PROBLEM REQUIREMENTS
Scan the material below for the word "give", then copy every line in which it appears.

TASK INPUT
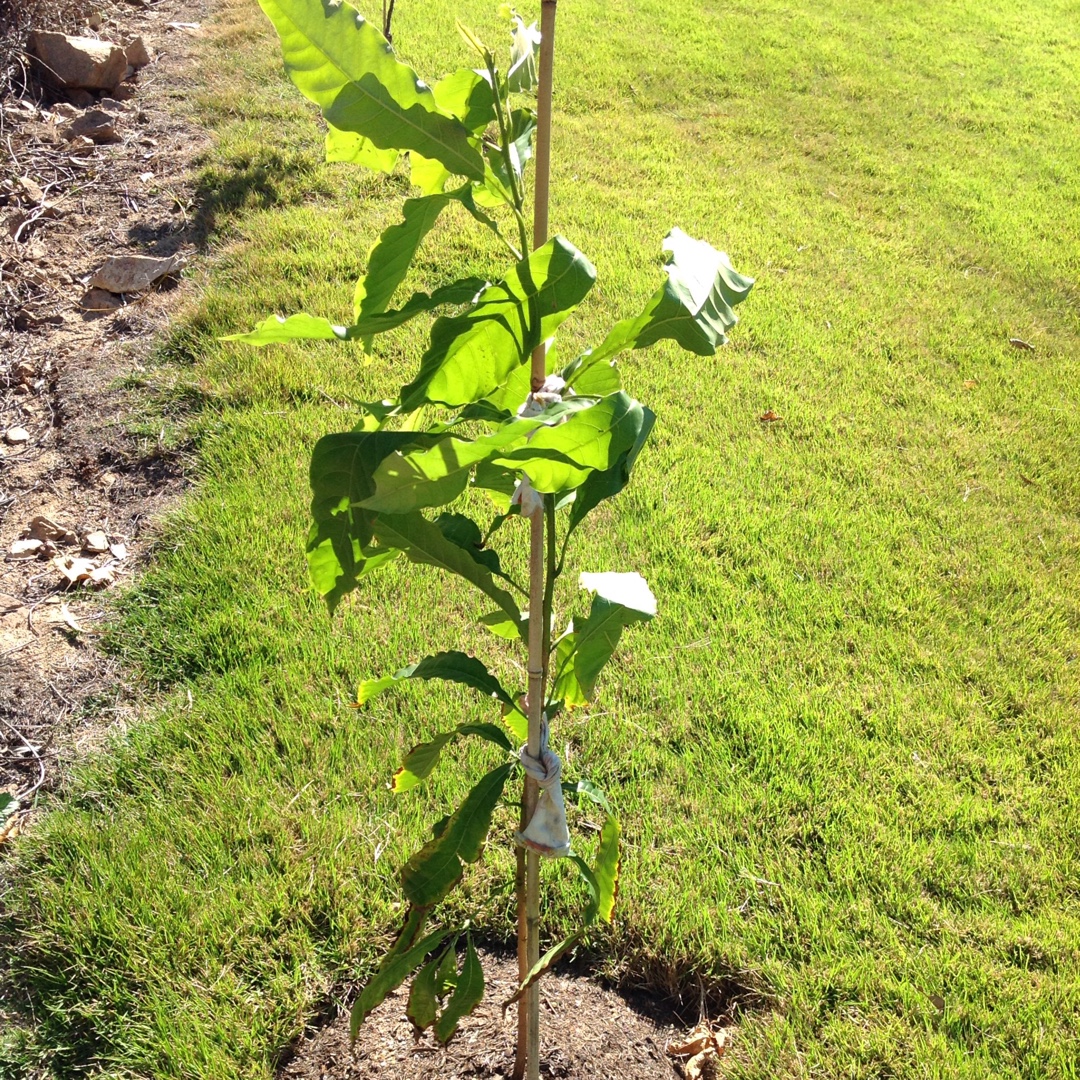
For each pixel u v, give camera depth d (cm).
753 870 294
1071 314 611
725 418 492
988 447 493
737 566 410
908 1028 257
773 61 910
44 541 408
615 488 171
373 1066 247
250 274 547
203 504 415
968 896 292
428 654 354
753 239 642
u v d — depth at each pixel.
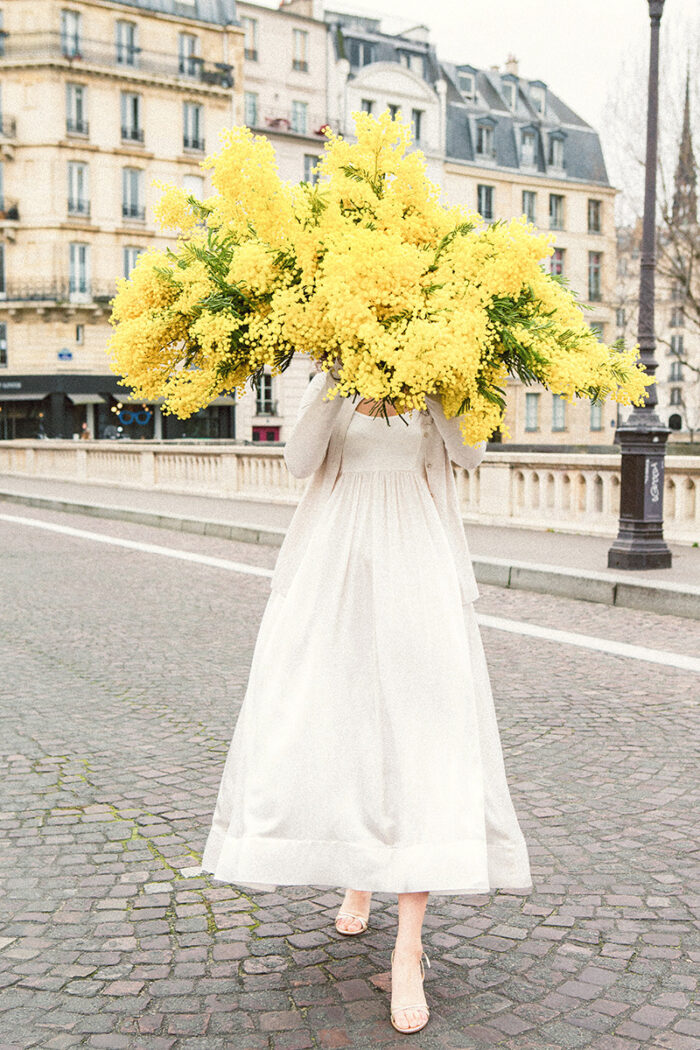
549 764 4.33
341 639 2.47
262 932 2.83
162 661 6.42
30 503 20.22
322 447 2.56
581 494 12.73
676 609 8.20
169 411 2.73
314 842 2.40
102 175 42.31
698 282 29.94
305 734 2.42
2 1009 2.42
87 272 42.47
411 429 2.59
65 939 2.78
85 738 4.71
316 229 2.32
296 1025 2.35
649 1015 2.38
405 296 2.29
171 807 3.82
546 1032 2.32
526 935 2.80
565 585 9.20
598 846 3.44
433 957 2.68
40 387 42.03
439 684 2.44
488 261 2.40
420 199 2.47
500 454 13.54
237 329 2.49
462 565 2.66
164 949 2.72
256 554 12.39
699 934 2.80
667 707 5.30
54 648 6.81
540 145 52.88
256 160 2.30
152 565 11.28
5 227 41.31
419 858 2.35
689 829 3.59
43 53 40.66
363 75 47.19
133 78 42.34
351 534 2.52
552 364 2.43
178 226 2.70
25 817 3.71
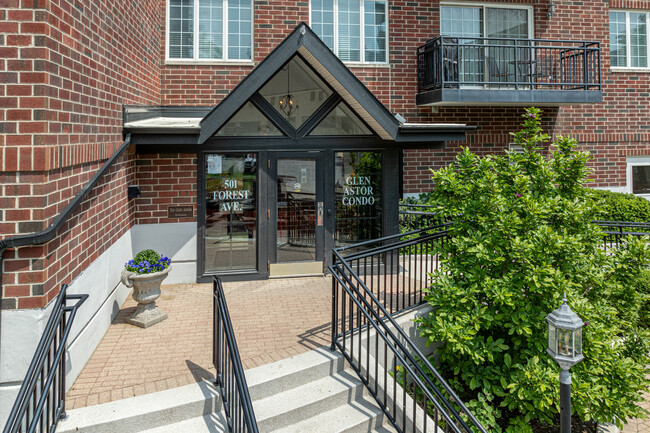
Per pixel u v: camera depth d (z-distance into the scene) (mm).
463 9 10906
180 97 8984
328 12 10008
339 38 10102
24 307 3715
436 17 10383
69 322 3584
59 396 3646
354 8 10148
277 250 8039
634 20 11883
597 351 5090
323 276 8172
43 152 3738
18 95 3727
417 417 4277
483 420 5066
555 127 11164
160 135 6582
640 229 9742
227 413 3816
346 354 4910
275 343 5262
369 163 8359
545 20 11070
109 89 5617
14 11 3738
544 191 5988
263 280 7953
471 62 10820
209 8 9219
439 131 7883
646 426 5664
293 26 9414
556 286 5133
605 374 5262
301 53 7523
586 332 5102
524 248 5152
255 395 4301
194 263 7809
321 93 7973
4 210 3701
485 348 5188
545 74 10430
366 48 10234
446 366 6023
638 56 11867
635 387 5137
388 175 8344
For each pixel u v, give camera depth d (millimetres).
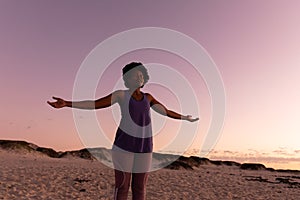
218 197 11414
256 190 15367
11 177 13234
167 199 10156
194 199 10484
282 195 13656
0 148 44625
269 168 58219
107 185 12750
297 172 55594
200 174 26297
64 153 48781
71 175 15438
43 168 19438
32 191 10062
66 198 9352
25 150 45625
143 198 2969
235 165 62812
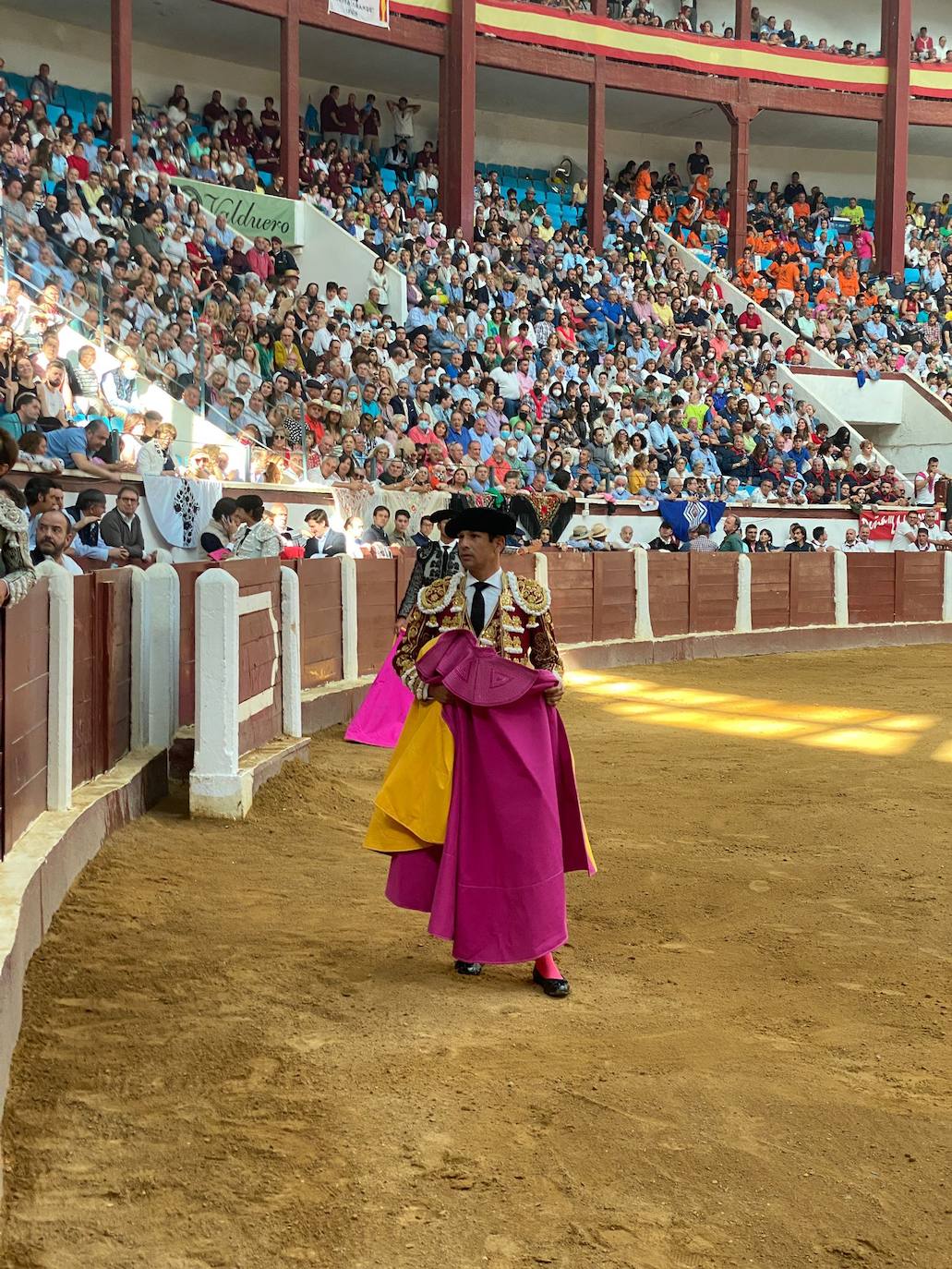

EXERCISE ANSWER
For each pixel u v, give camera depth d (cm).
For each pixel u v, give camera depth d (millimetres).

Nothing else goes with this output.